BEGIN
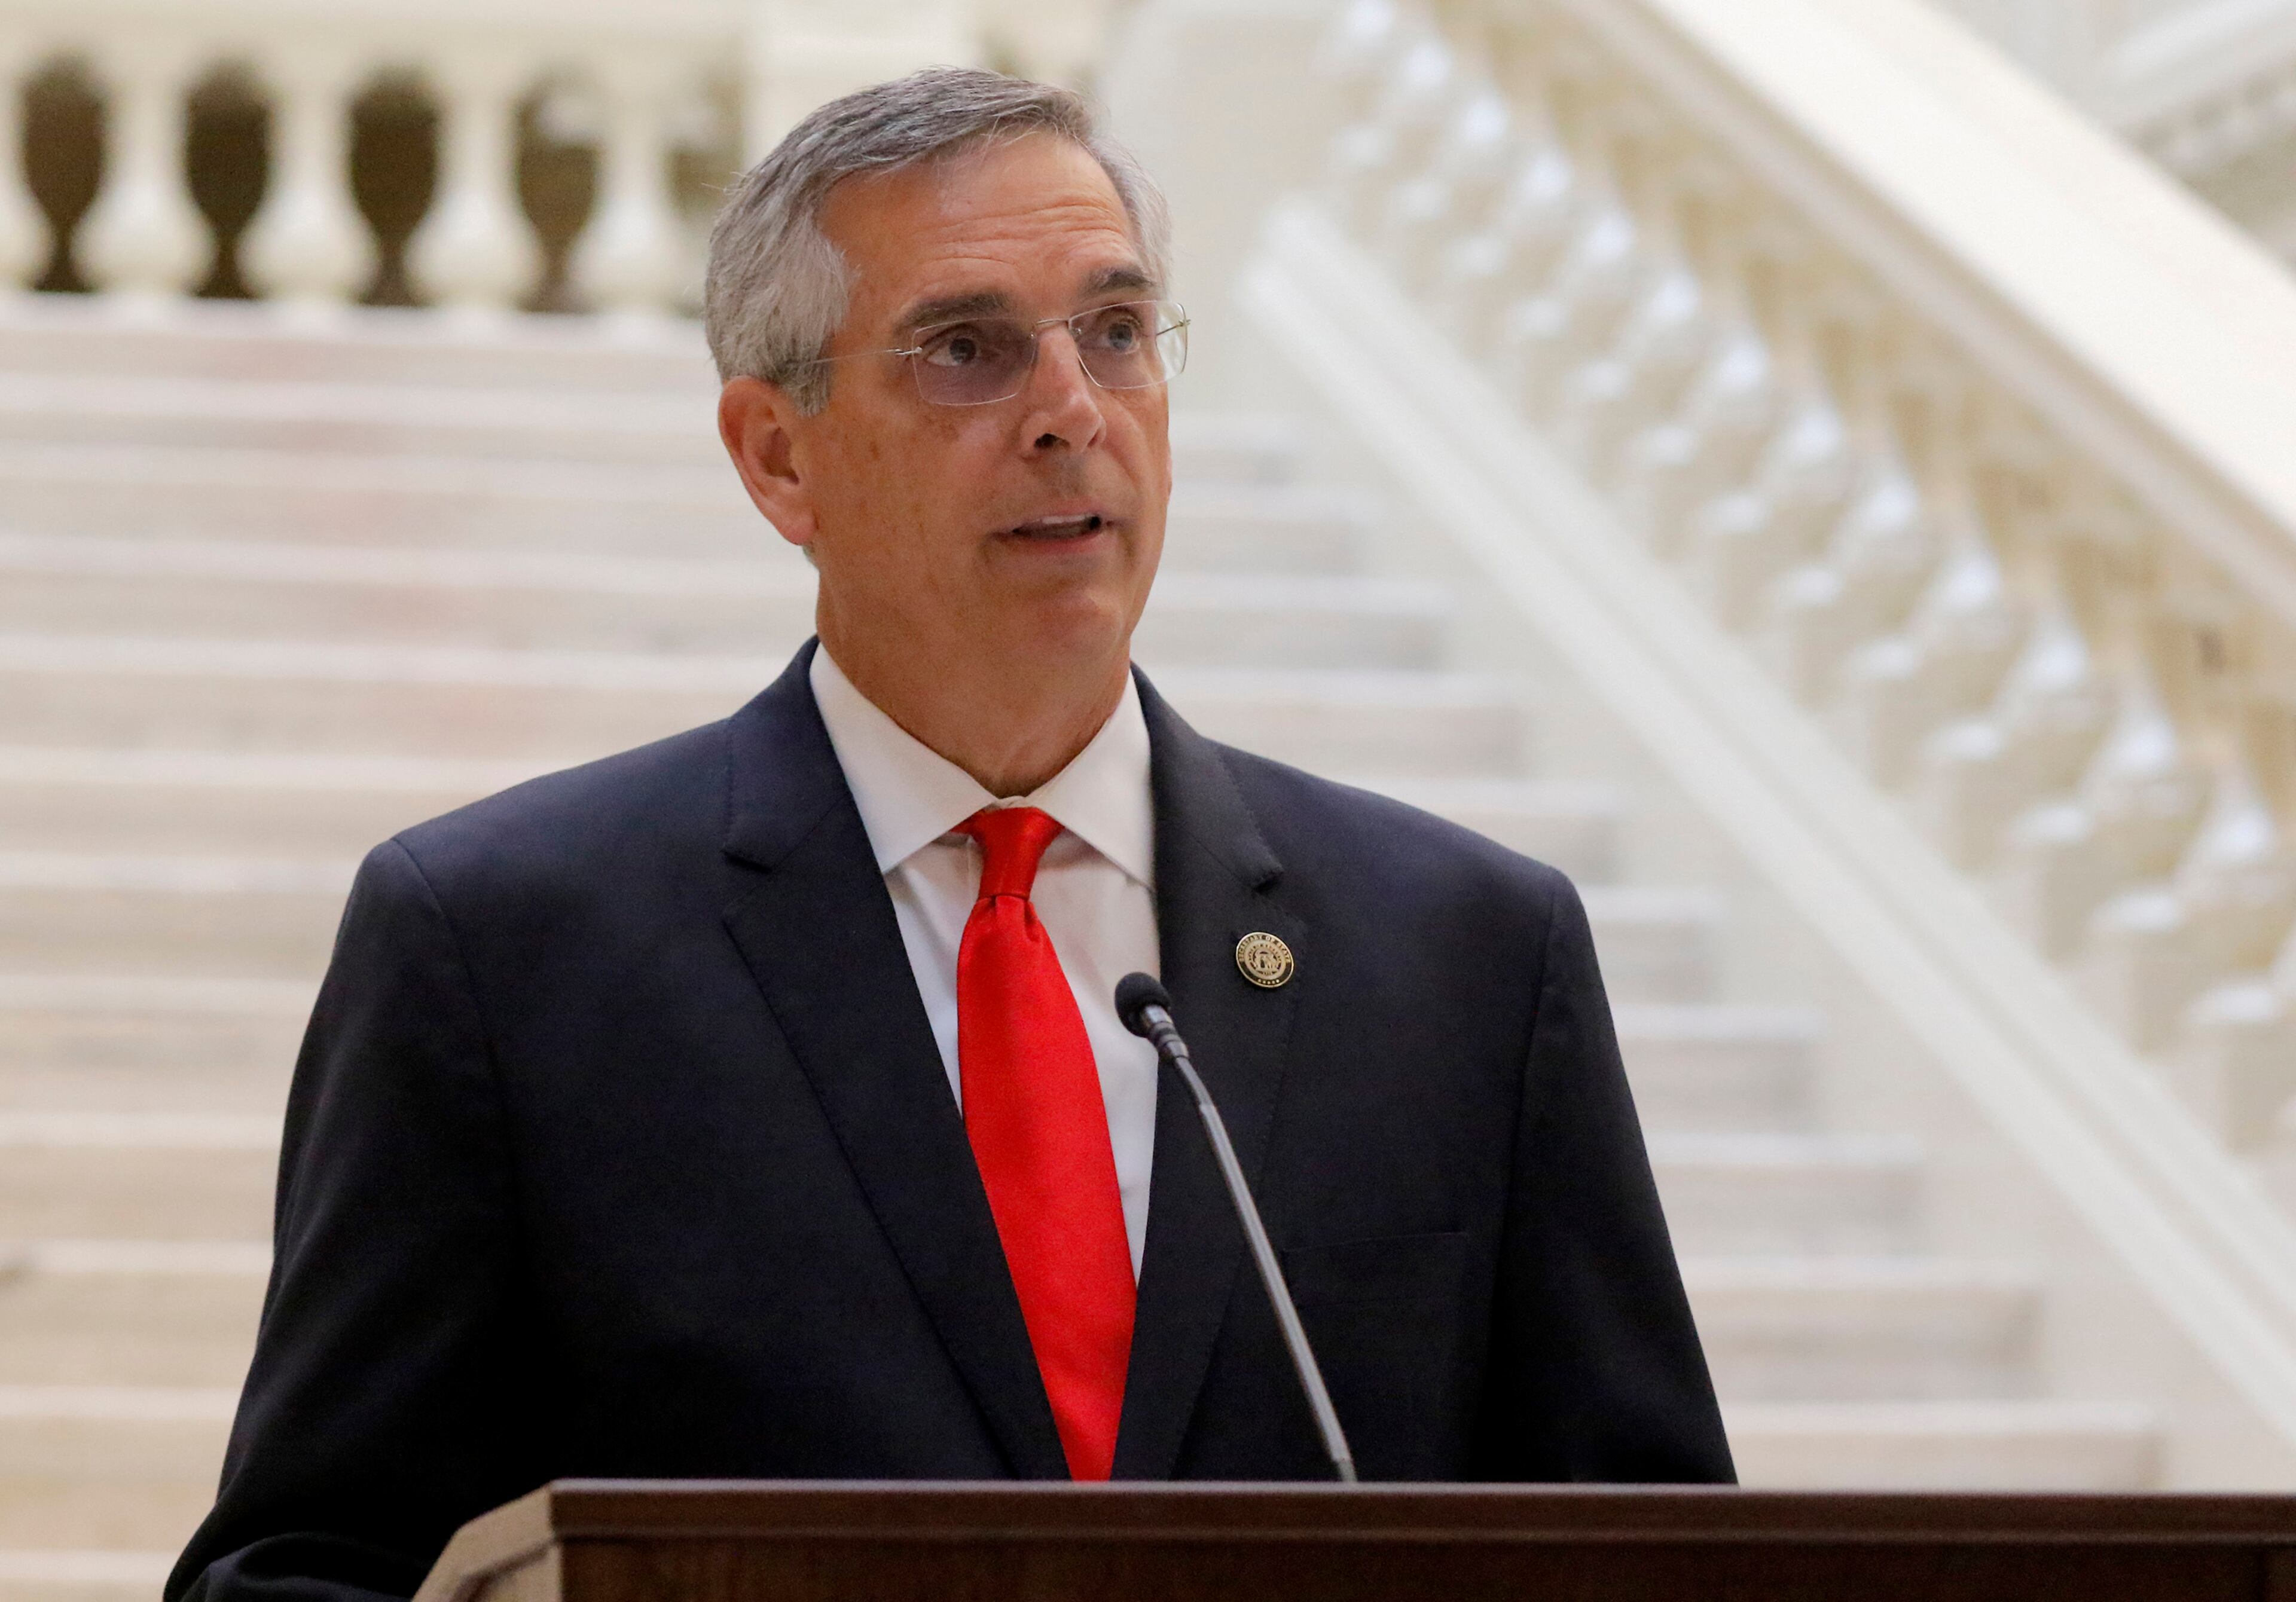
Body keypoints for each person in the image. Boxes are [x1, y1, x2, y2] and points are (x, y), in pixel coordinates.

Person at [167, 66, 1732, 1602]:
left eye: (1117, 333)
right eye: (969, 350)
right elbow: (304, 1570)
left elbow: (1664, 1559)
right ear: (781, 456)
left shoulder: (1462, 957)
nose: (1072, 413)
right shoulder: (502, 953)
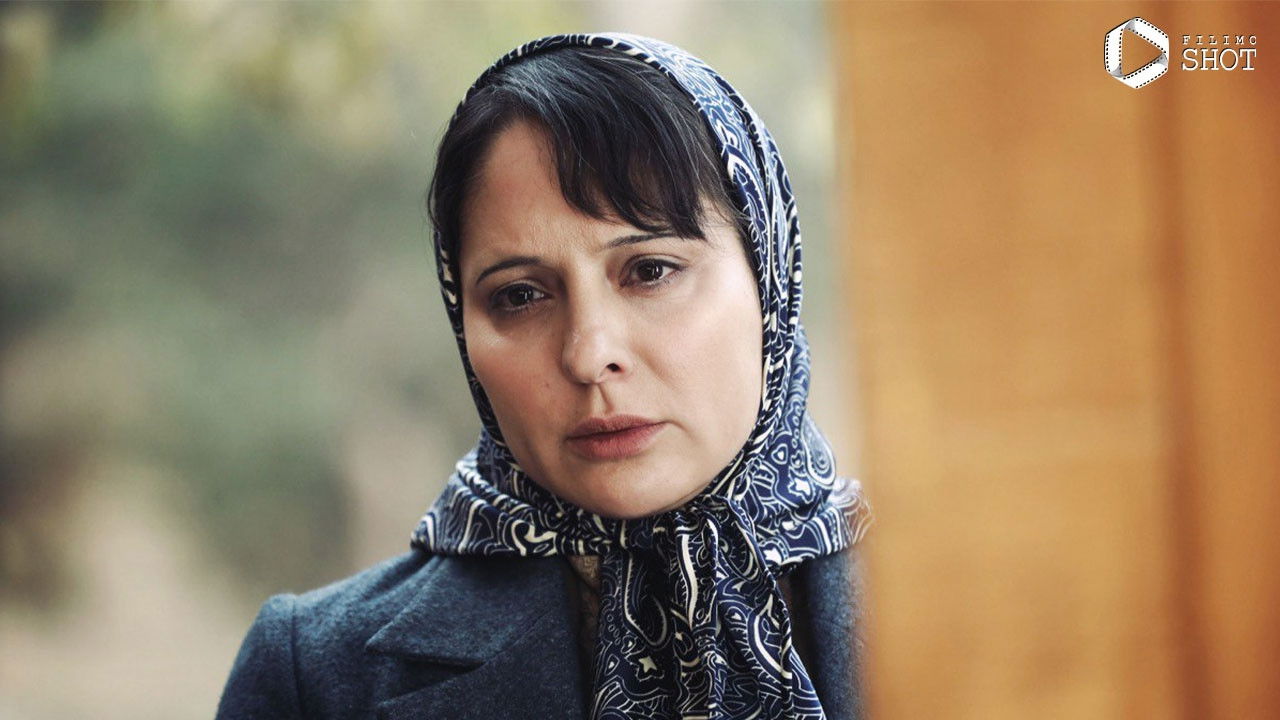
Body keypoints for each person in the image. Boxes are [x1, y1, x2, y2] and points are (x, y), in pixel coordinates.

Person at [215, 32, 872, 720]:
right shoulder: (317, 674)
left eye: (650, 271)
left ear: (768, 281)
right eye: (521, 295)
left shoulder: (946, 602)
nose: (588, 356)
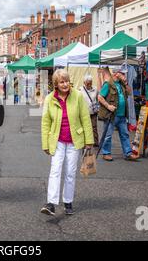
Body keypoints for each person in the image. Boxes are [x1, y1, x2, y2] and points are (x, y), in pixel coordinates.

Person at [40, 69, 93, 216]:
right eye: (61, 82)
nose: (65, 84)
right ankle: (51, 203)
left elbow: (85, 119)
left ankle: (68, 201)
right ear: (56, 84)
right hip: (57, 140)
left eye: (66, 81)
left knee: (70, 172)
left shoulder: (78, 96)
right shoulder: (50, 98)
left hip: (74, 141)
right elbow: (45, 122)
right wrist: (45, 143)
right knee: (55, 170)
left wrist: (89, 140)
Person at [98, 66, 138, 162]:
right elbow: (100, 97)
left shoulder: (122, 84)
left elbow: (129, 92)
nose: (124, 75)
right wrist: (108, 106)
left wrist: (125, 82)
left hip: (122, 115)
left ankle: (128, 153)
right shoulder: (108, 84)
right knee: (108, 135)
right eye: (122, 73)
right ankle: (106, 153)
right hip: (111, 115)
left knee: (125, 134)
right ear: (116, 73)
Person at [80, 74, 99, 147]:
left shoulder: (95, 89)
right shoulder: (80, 90)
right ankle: (84, 142)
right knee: (84, 127)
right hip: (84, 112)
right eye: (87, 83)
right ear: (84, 82)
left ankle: (96, 142)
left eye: (90, 82)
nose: (89, 84)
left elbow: (97, 99)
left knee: (94, 127)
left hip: (93, 112)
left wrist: (97, 108)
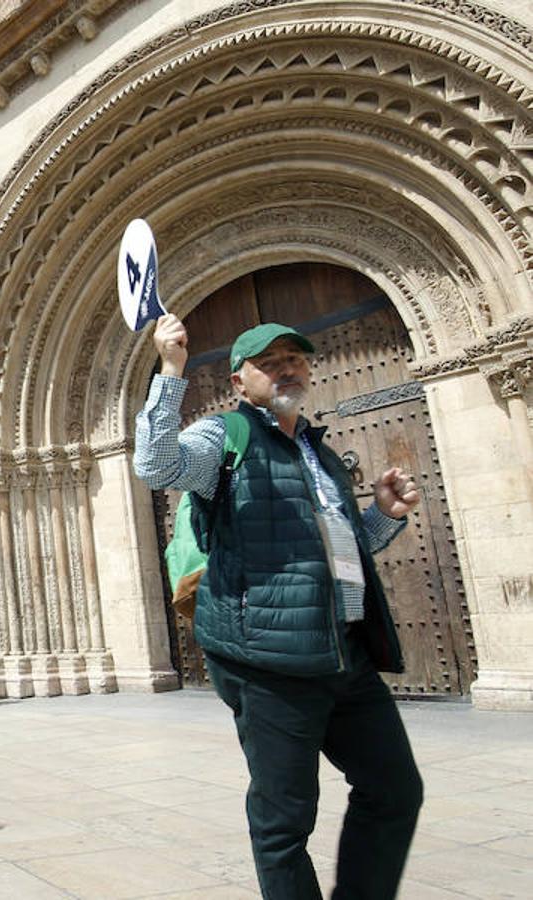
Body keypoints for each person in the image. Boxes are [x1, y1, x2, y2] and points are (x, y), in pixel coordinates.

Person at [133, 315, 424, 899]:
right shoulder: (225, 438)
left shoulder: (321, 454)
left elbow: (342, 552)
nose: (286, 367)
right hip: (268, 663)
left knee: (395, 790)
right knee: (285, 821)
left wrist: (382, 516)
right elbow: (157, 466)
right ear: (240, 384)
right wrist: (170, 370)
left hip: (345, 656)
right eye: (268, 362)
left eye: (295, 357)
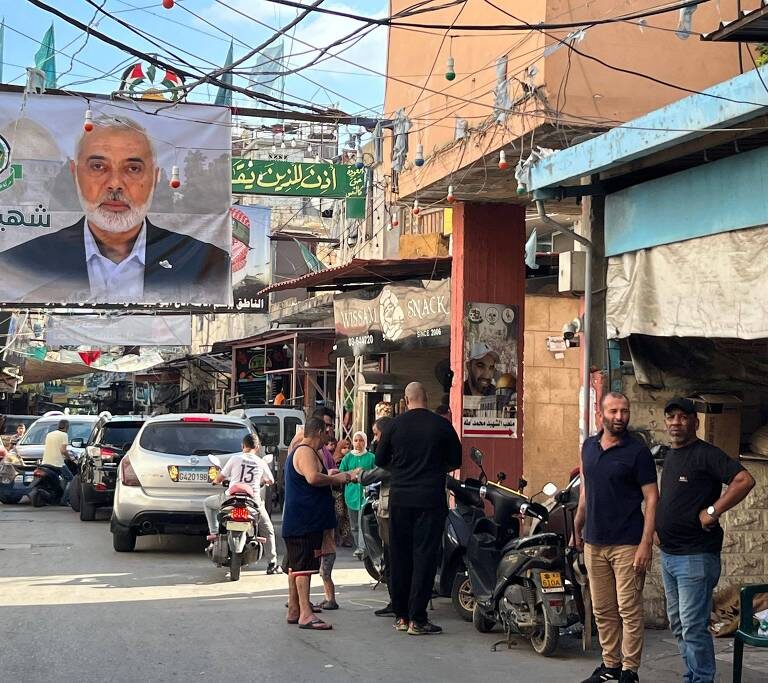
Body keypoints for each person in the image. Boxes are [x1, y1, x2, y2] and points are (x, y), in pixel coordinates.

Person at [0, 115, 229, 304]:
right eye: (98, 167)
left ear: (155, 178)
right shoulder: (21, 263)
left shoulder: (208, 264)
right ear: (75, 174)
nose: (115, 183)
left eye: (133, 168)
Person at [656, 398, 755, 683]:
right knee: (678, 624)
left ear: (695, 422)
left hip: (695, 557)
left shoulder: (705, 454)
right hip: (670, 556)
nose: (676, 422)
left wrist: (713, 511)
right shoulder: (672, 455)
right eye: (671, 417)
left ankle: (701, 679)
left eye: (683, 417)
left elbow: (744, 480)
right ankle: (693, 676)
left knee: (693, 626)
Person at [574, 393, 659, 683]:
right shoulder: (588, 448)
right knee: (603, 609)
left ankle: (629, 670)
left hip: (628, 543)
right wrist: (578, 523)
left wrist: (646, 543)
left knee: (629, 609)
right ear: (601, 414)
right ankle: (610, 665)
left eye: (624, 411)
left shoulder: (638, 452)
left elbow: (651, 497)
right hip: (594, 542)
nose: (619, 416)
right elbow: (587, 489)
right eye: (613, 411)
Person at [375, 382, 462, 635]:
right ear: (427, 396)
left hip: (400, 499)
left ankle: (401, 616)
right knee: (424, 556)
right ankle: (418, 619)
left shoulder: (394, 426)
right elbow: (456, 460)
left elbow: (380, 460)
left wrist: (402, 471)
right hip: (430, 499)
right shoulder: (442, 425)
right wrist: (433, 470)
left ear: (406, 399)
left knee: (400, 556)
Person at [283, 417, 360, 630]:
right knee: (303, 567)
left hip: (307, 520)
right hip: (303, 520)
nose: (329, 436)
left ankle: (295, 609)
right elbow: (312, 478)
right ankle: (305, 614)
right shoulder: (305, 451)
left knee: (297, 565)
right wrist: (339, 478)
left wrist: (331, 474)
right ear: (317, 431)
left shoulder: (308, 452)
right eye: (326, 431)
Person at [204, 434, 282, 575]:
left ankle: (214, 533)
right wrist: (262, 482)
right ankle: (272, 564)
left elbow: (221, 477)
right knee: (268, 530)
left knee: (208, 504)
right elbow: (270, 480)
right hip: (253, 501)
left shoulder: (235, 458)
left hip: (231, 498)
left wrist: (215, 481)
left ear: (242, 446)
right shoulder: (260, 462)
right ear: (257, 447)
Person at [362, 415, 395, 617]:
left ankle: (398, 602)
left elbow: (379, 472)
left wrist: (357, 475)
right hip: (385, 506)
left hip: (391, 510)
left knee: (392, 557)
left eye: (376, 434)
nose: (374, 439)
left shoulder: (393, 454)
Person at [339, 431, 376, 559]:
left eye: (361, 440)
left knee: (362, 523)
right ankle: (358, 545)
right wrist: (352, 473)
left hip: (366, 495)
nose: (358, 443)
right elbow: (341, 472)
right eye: (356, 440)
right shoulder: (348, 457)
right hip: (351, 494)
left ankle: (362, 548)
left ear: (365, 442)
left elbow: (376, 472)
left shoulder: (371, 457)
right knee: (354, 524)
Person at [41, 419, 74, 505]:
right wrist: (69, 458)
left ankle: (56, 497)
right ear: (67, 427)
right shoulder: (64, 435)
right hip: (58, 463)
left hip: (46, 462)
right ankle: (64, 500)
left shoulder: (49, 434)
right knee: (71, 479)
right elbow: (63, 450)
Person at [332, 438, 353, 548]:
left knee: (347, 516)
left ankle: (345, 538)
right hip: (338, 492)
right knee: (339, 515)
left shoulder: (350, 459)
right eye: (344, 447)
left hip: (348, 491)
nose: (347, 450)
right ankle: (336, 537)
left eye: (349, 447)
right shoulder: (336, 460)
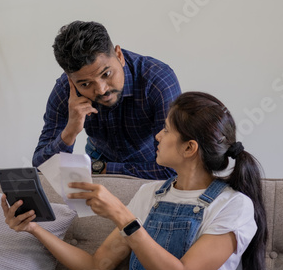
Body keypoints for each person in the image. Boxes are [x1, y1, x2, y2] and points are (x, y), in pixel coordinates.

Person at [3, 91, 269, 270]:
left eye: (165, 130)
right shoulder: (150, 194)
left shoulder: (234, 205)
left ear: (189, 148)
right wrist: (33, 228)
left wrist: (122, 215)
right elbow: (95, 268)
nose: (157, 136)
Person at [32, 20, 181, 180]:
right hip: (98, 163)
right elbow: (41, 167)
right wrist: (70, 132)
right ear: (71, 80)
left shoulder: (158, 81)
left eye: (106, 74)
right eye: (86, 84)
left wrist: (103, 169)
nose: (101, 90)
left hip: (149, 166)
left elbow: (173, 169)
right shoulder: (65, 90)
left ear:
END
Work to be completed
The line containing "right eye: (122, 73)" marks the end: retype every line from the first one in the listing up to and including it, without pictures.

Finished exercise
Body keypoints for each person in the image. Boxes are [x1, y1, x2, y2] and points are (x, y), in pixel coordinates.

Person at [167, 66, 1732, 1602]:
left eye: (1117, 333)
right eye: (969, 350)
right elbow: (304, 1570)
left elbow: (1664, 1559)
right ear: (781, 456)
left shoulder: (1462, 957)
nose: (1072, 413)
right shoulder: (502, 953)
Body keypoints for each person in the image. Boxes are [x1, y1, x2, y2] and points are (x, y), in pixel coordinates.

Person at [215, 32, 872, 720]:
right shoulder: (317, 674)
left eye: (650, 271)
left ear: (768, 281)
right eye: (521, 295)
left shoulder: (946, 602)
nose: (588, 356)
Body keypoints for each person in the image. Boxes are [x1, y1, x2, y2] and points are (x, y), in pixel coordinates.

Person at [40, 69, 93, 216]:
right eye: (61, 82)
nose: (65, 84)
right ankle: (51, 203)
left elbow: (85, 119)
left ankle: (68, 201)
right ear: (56, 84)
right hip: (57, 140)
left eye: (66, 81)
left knee: (70, 172)
left shoulder: (78, 96)
right shoulder: (50, 98)
left hip: (74, 141)
right elbow: (45, 122)
right wrist: (45, 143)
right knee: (55, 170)
left wrist: (89, 140)
Person at [98, 66, 138, 162]:
right elbow: (100, 97)
left shoulder: (122, 84)
left elbow: (129, 92)
nose: (124, 75)
right wrist: (108, 106)
left wrist: (125, 82)
left hip: (122, 115)
left ankle: (128, 153)
right shoulder: (108, 84)
right knee: (108, 135)
right eye: (122, 73)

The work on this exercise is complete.